RAW DATA:
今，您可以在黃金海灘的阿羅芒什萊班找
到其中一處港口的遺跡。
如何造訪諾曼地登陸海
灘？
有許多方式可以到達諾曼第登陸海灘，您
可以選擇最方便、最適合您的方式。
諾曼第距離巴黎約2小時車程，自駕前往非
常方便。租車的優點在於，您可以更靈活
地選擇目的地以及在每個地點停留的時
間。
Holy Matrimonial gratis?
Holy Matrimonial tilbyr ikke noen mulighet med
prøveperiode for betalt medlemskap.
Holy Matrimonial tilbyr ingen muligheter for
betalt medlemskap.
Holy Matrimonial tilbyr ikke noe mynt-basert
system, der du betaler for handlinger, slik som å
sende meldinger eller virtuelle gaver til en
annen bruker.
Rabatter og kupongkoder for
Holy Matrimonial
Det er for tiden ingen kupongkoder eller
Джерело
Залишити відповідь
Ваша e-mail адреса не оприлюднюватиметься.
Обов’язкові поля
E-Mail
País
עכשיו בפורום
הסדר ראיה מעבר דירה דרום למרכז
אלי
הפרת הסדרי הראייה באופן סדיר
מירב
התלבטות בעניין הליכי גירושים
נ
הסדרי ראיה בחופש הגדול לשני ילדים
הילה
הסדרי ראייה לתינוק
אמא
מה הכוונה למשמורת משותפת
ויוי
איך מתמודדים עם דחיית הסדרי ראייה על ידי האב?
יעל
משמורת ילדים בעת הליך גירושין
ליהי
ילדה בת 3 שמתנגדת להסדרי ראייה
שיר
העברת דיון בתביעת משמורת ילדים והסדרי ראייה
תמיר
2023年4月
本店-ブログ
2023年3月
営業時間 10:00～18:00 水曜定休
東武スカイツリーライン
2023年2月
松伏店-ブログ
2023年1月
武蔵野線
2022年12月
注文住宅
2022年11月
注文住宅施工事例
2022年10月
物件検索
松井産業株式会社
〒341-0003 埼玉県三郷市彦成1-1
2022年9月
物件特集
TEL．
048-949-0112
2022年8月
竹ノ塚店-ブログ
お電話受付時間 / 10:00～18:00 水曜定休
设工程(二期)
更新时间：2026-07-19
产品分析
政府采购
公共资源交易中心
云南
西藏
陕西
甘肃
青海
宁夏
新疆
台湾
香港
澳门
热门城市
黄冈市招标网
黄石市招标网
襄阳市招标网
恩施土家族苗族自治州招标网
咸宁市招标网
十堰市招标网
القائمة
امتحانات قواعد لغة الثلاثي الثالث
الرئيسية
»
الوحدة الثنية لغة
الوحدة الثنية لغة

EXERCISE PROMPT: Which of the lines above contain the word "eller"? Copy each one.

EXPECTED ANSWER:
sende meldinger eller virtuelle gaver til en
Det er for tiden ingen kupongkoder eller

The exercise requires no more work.